I'd sure like to see the numbers here. My guess is the simple answer I often use here to design related questions.
Which design is the least expensive to produce?
My guess is it's the systems cost which is driving things here.
Speaking of LEDs... its not clear if what we see in generic terms holds true for current manufacturing concepts. For example, a SMD (Surface Mount Device) LED deployed in a large matrix flat pack. If you are a manufacturing facility, how would you produce that? There is large demand for white LED's in that format. What about red LEDs? Would you dare introduce that into your manufacturing process, knowing full well that at a glance these LED's look alike? Ugh.
The other piece of the conversation I'm not entirely sure of is the driver circuitry differences between White LED's and Red LEDs. I believe those different LEDs work with different current / voltage drops. That could well lead to differences in the driver chips in use. And that leads to complexity (if introduced within the White LED manufacturing plant...) No problem, just build and tool up a brand new Red LED plant; mixing problem solved (oops. That's expensive)

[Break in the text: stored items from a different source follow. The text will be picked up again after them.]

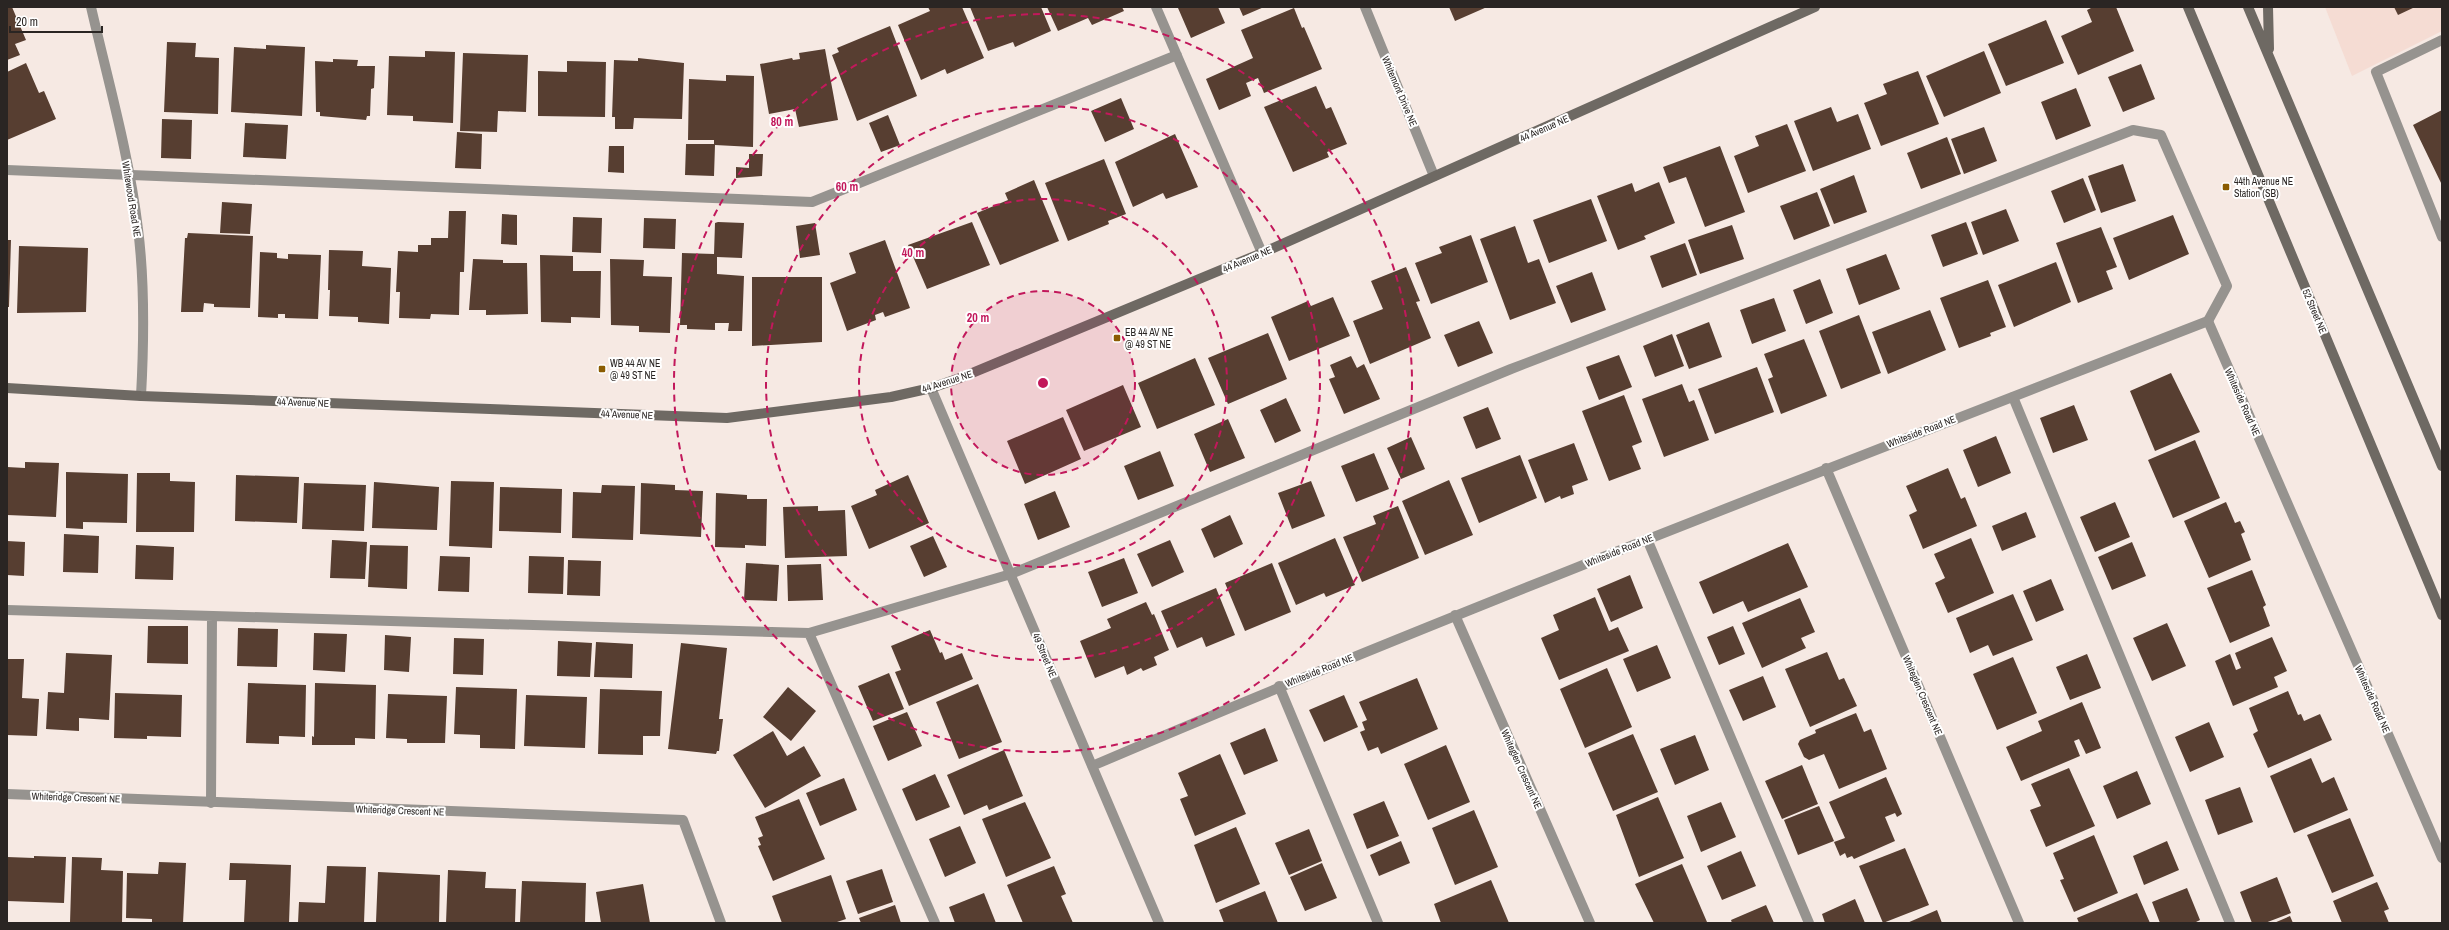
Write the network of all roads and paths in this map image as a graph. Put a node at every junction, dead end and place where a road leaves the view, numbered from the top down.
1 (91, 7) edge
2 (1156, 7) edge
3 (1365, 7) edge
4 (1815, 7) edge
5 (2188, 7) edge
6 (2248, 7) edge
7 (2268, 7) edge
8 (2442, 40) edge
9 (1176, 55) junction
10 (2269, 55) junction
11 (7, 170) edge
12 (130, 175) junction
13 (1434, 176) junction
14 (2442, 237) edge
15 (1262, 253) junction
16 (2208, 321) junction
17 (7, 388) edge
18 (931, 388) junction
19 (141, 396) junction
20 (2013, 397) junction
21 (2442, 466) edge
22 (1826, 468) junction
23 (1647, 539) junction
24 (1010, 574) junction
25 (7, 610) edge
26 (1455, 615) junction
27 (2442, 615) edge
28 (212, 616) junction
29 (809, 633) junction
30 (1279, 686) junction
31 (1092, 766) junction
32 (7, 794) edge
33 (211, 803) junction
34 (2442, 858) edge
35 (721, 923) edge
36 (935, 923) edge
37 (1159, 923) edge
38 (1378, 923) edge
39 (1590, 923) edge
40 (1809, 923) edge
41 (2019, 923) edge
42 (2230, 923) edge

1 - 12 street, Whitewood Road NE
2 - 9 street
3 - 13 street, Whitemont Drive NE
4 - 13 street, 44 Avenue NE
5 - 27 street, 52 Street NE
6 - 10 street
7 - 10 street
8 - 14 street
9 - 12 street
9 - 15 street
10 - 21 street
11 - 12 street
12 - 19 street, Whitewood Road NE
13 - 15 street, 44 Avenue NE
15 - 18 street, 44 Avenue NE
16 - 20 street, Whiteside Road NE
16 - 24 street
16 - 34 street, Whiteside Road NE
17 - 19 street, 44 Avenue NE
18 - 19 street, 44 Avenue NE
18 - 24 street, 49 Street NE
20 - 22 street, Whiteside Road NE
20 - 42 street
22 - 23 street, Whiteside Road NE
22 - 41 street, Whiteglen Crescent NE
23 - 26 street, Whiteside Road NE
23 - 40 street
24 - 29 street
24 - 31 street, 49 Street NE
25 - 28 street
26 - 30 street, Whiteside Road NE
26 - 39 street, Whiteglen Crescent NE
28 - 29 street
28 - 33 street
29 - 36 street
30 - 31 street, Whiteside Road NE
30 - 38 street
31 - 37 street, 49 Street NE
32 - 33 street, Whiteridge Crescent NE
33 - 35 street, Whiteridge Crescent NE

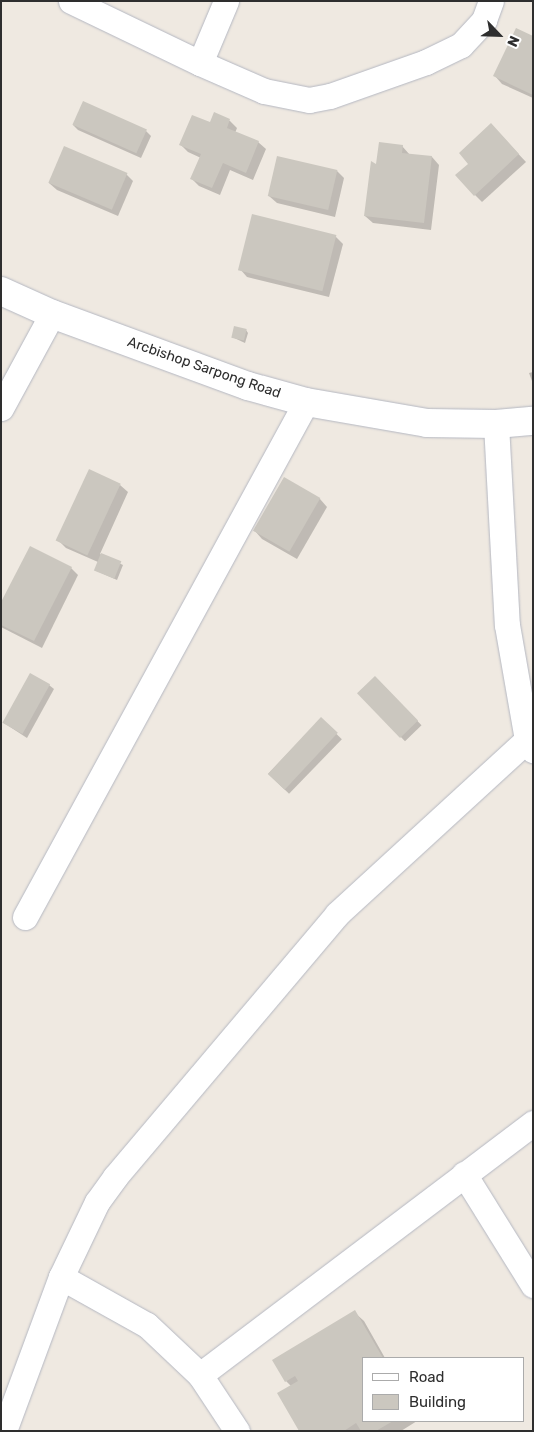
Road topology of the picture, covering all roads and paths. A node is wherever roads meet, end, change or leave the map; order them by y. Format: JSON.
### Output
{"nodes":[{"id":1,"x":72,"y":1,"type":"edge"},
{"id":2,"x":226,"y":1,"type":"edge"},
{"id":3,"x":491,"y":1,"type":"edge"},
{"id":4,"x":200,"y":63,"type":"junction"},
{"id":5,"x":1,"y":291,"type":"edge"},
{"id":6,"x":52,"y":314,"type":"junction"},
{"id":7,"x":306,"y":402,"type":"junction"},
{"id":8,"x":1,"y":408,"type":"edge"},
{"id":9,"x":533,"y":421,"type":"edge"},
{"id":10,"x":496,"y":424,"type":"junction"},
{"id":11,"x":530,"y":745,"type":"edge"},
{"id":12,"x":25,"y":917,"type":"dead end"},
{"id":13,"x":533,"y":1123,"type":"edge"},
{"id":14,"x":464,"y":1174,"type":"junction"},
{"id":15,"x":61,"y":1277,"type":"junction"},
{"id":16,"x":533,"y":1286,"type":"edge"},
{"id":17,"x":200,"y":1375,"type":"junction"},
{"id":18,"x":4,"y":1431,"type":"edge"},
{"id":19,"x":237,"y":1431,"type":"edge"}],
"edges":[{"from":1,"to":4,"type":"street"},
{"from":2,"to":4,"type":"street"},
{"from":3,"to":4,"type":"street"},
{"from":5,"to":6,"type":"street","name":"Arcbishop Sarpong Road"},
{"from":6,"to":7,"type":"street","name":"Arcbishop Sarpong Road"},
{"from":6,"to":8,"type":"street"},
{"from":7,"to":10,"type":"street","name":"Arcbishop Sarpong Road"},
{"from":7,"to":12,"type":"street"},
{"from":9,"to":10,"type":"street","name":"Arcbishop Sarpong Road"},
{"from":10,"to":11,"type":"street"},
{"from":11,"to":15,"type":"street"},
{"from":13,"to":14,"type":"street"},
{"from":14,"to":16,"type":"street"},
{"from":14,"to":17,"type":"street"},
{"from":15,"to":17,"type":"street"},
{"from":15,"to":18,"type":"street"},
{"from":17,"to":19,"type":"street"}]}
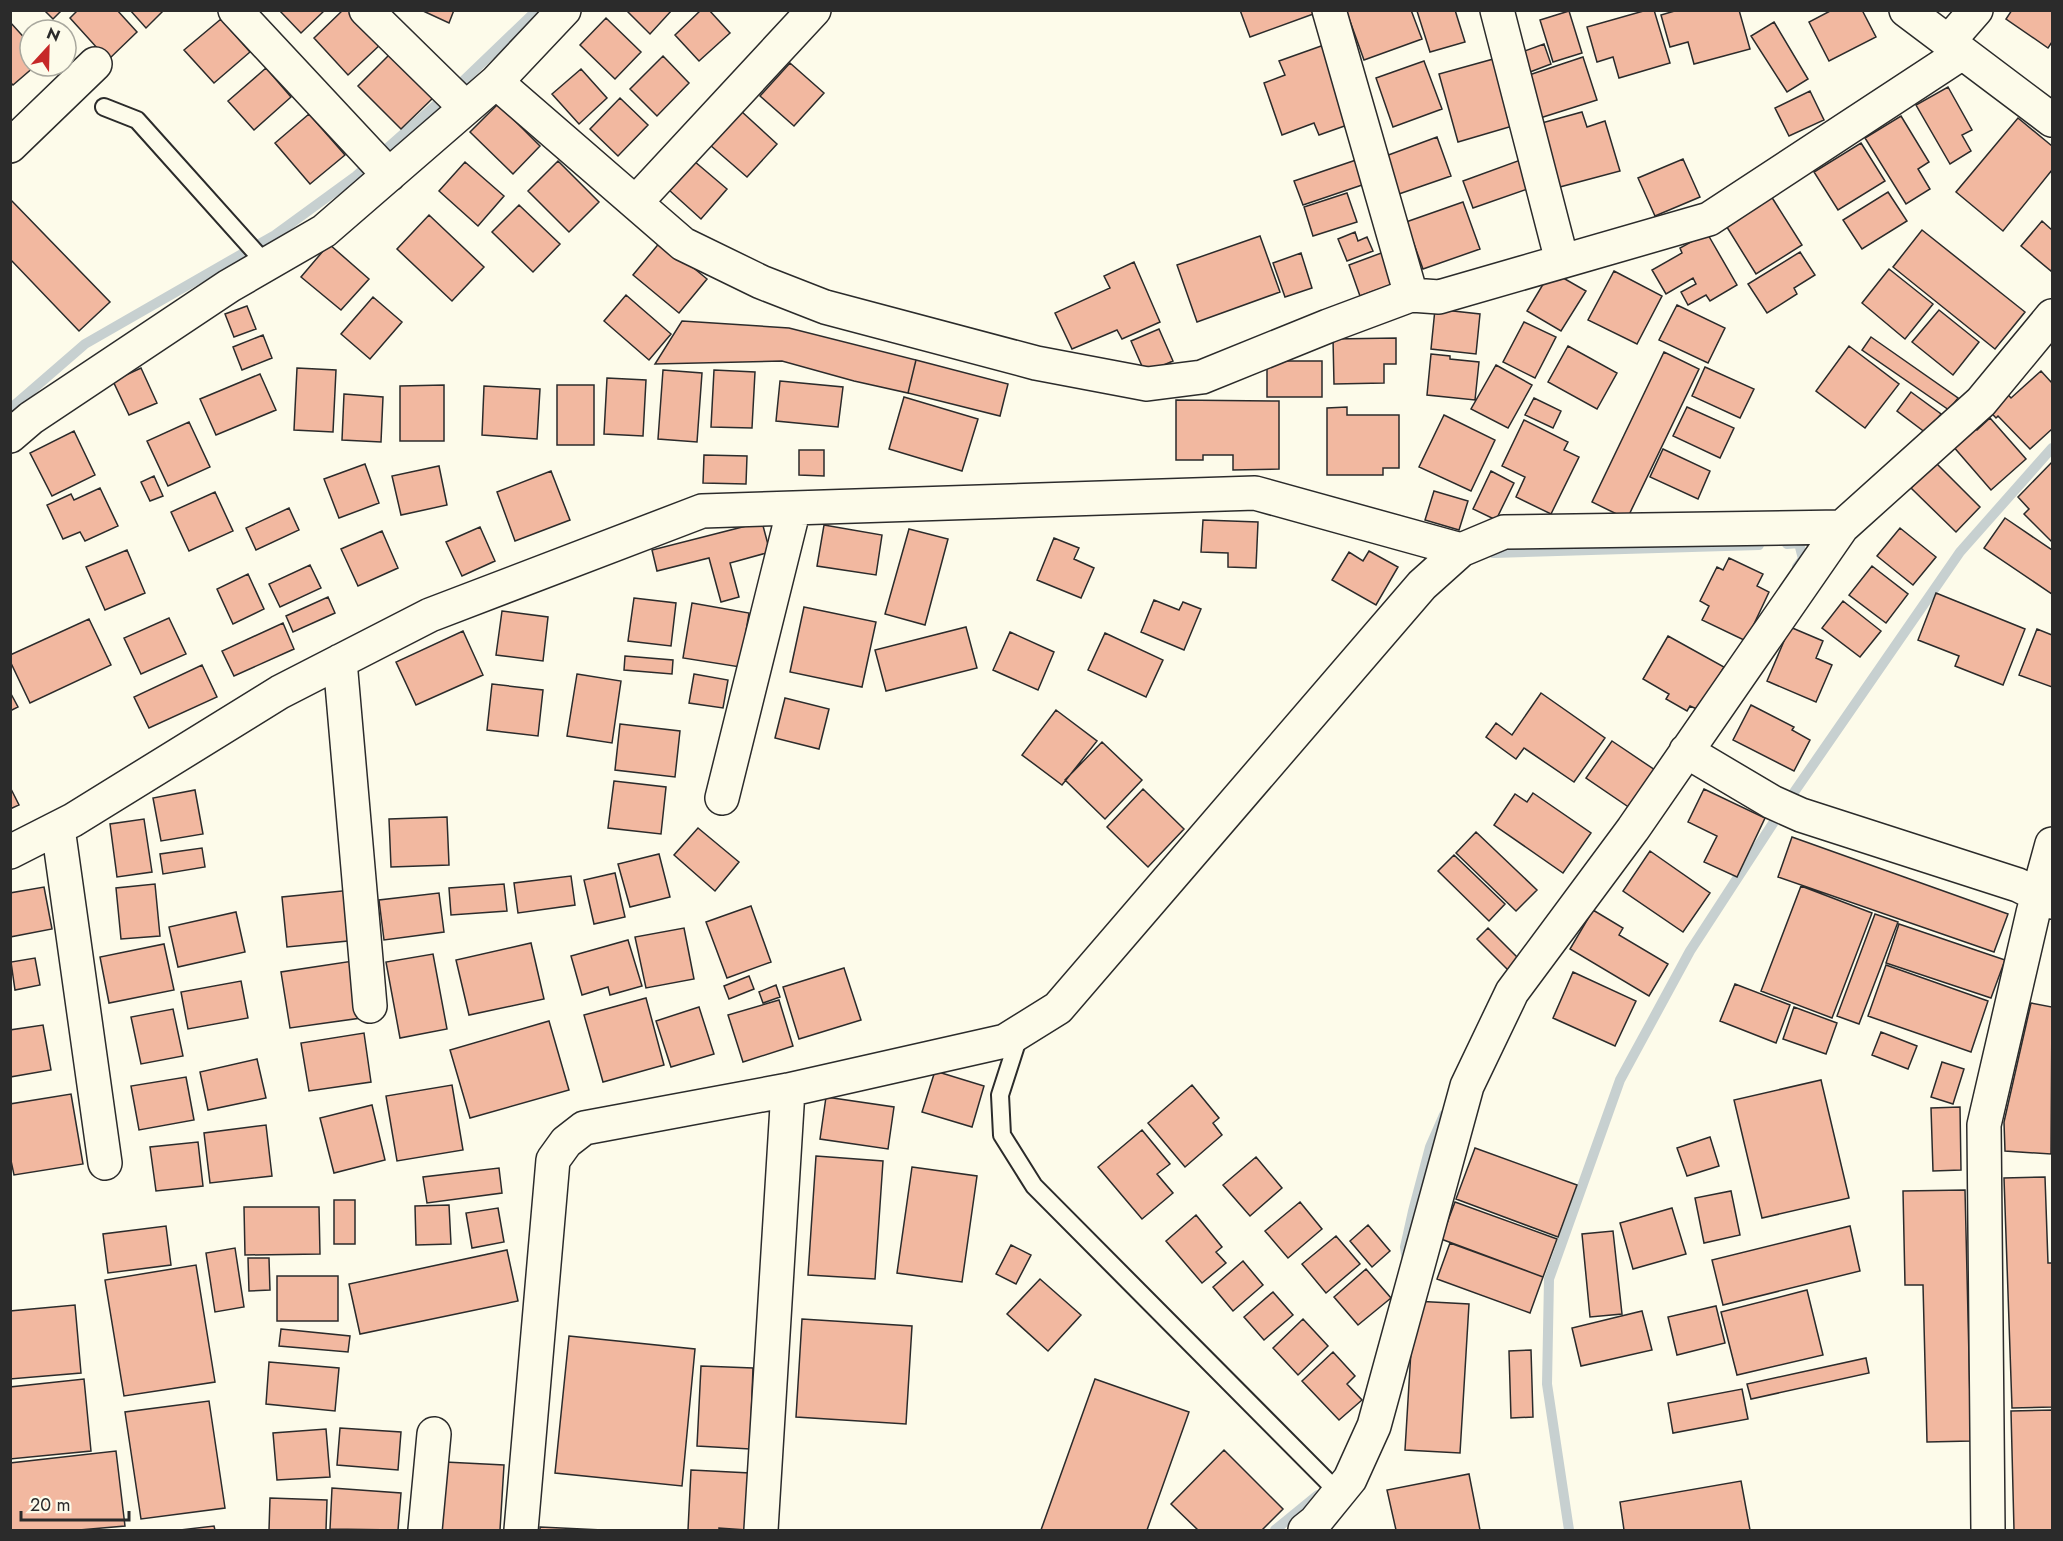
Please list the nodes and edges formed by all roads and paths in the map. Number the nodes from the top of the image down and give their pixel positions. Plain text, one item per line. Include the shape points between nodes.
1 (236, 10) edge
2 (366, 10) edge
3 (564, 10) edge
4 (814, 10) edge
5 (1329, 10) edge
6 (1497, 10) edge
7 (1905, 10) edge
8 (1976, 10) edge
9 (1955, 47) junction
10 (95, 64) dead end
11 (496, 82) junction
12 (104, 107) dead end
13 (465, 108) junction
14 (2052, 120) edge
15 (10, 146) edge
16 (379, 164) junction
17 (636, 202) junction
18 (256, 253) junction
19 (1562, 261) junction
20 (1411, 295) junction
21 (2052, 316) edge
22 (10, 436) edge
23 (794, 508) junction
24 (1842, 527) junction
25 (1461, 550) junction
26 (340, 661) junction
27 (1686, 751) junction
28 (722, 798) dead end
29 (58, 828) junction
30 (2052, 844) edge
31 (10, 852) edge
32 (2039, 904) edge
33 (370, 1006) dead end
34 (1020, 1032) junction
35 (788, 1090) junction
36 (105, 1163) dead end
37 (434, 1434) dead end
38 (1339, 1493) junction
39 (425, 1530) edge
40 (521, 1530) edge
41 (761, 1530) edge
42 (1305, 1530) edge
43 (1988, 1530) edge

1 - 16 street
2 - 13 street
3 - 11 street
4 - 17 street
5 - 20 street
6 - 19 street
7 - 9 street
8 - 9 street
9 - 14 street
9 - 19 street via 1709,219
10 - 15 street
11 - 13 street
11 - 17 street
12 - 18 lane via 137,120
13 - 16 street
16 - 18 street via 324,231
17 - 20 street via 683,244 760,282 825,307 1036,363 1147,384 1202,377
18 - 22 street via 229,286
19 - 20 street via 1438,297
21 - 24 street via 1981,402
23 - 25 street via 1255,493
23 - 26 street via 702,511 430,615
23 - 28 street
24 - 25 street via 1504,532
24 - 27 street
25 - 34 street via 1422,585 1058,1008
26 - 29 street via 280,692
26 - 33 street
27 - 32 street via 1785,807 2018,885
27 - 38 street via 1512,992 1467,1086 1374,1426 1350,1479
29 - 31 street
29 - 36 street
30 - 32 street
32 - 43 street via 1984,1125
34 - 35 street via 1005,1041
34 - 38 lane via 1000,1095 1002,1135 1034,1186
35 - 40 street via 584,1128 566,1142 553,1160
35 - 41 street
37 - 39 street
38 - 42 street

You never want to introduce a potential quality problem with mixed stock How do you fix that? Well, you would introduce a whole bunch of computer checks and inspections so that never happens. And guess what happens to the prices you would have to charge? That would be ugly.
What we don't know is the prices (cost) here. It would not surprise me that the purchasing groups have leveraged huge piece cost reductions for long range committments for quanity and time. (If we would guarentee a 50 million piece sustained order, would the supplier amortize tooling and reduce piece price, etc...) If you go outside of those bounds (by say introducing red LED's into the mix) that would result with a huge price increase from the supplier. Been there, done that and it is always an ugly conversation.
And yeah, I apologize for going a bit off script here. The actual question above is why not red led's under red lenses. My answer is still the same root response.
For many elements of automotive design, the answer to "Why did they do it that way?" is because of price. When you make millions of vehicles per year, when you save even a few pennies on component piece pricing, those dollars add up.
Follow the money, follow the money, follow the money. (Don't remotely jeapordize quality, but definitely follow the money...)
And its not just the LED / drivers / heatsink costs.
A additional piece of the conversation is plastic raw material and tooling costs.
Red tail lamps use red acyrlic. Clear tail lamps use clear polycarbonate (with a clear coat top spray finish). Acyrlic is a lot cheaper then polycarbonate.
Note too, there are a whole bunch of legal requirements for rear and side marker reflectivity. That stuff is easy to integrate in red molded lenses... but you have to add extra red bits to meet the requirements on a clear taillamp system. And that adds more cost.
With that said, headlamps / LED accents / tail lamps are often a "surprise and delight" visual feature. They add a lot to the visual appearance of a vehicle, and for that the manufacturer may be willing to spend more on piece costs.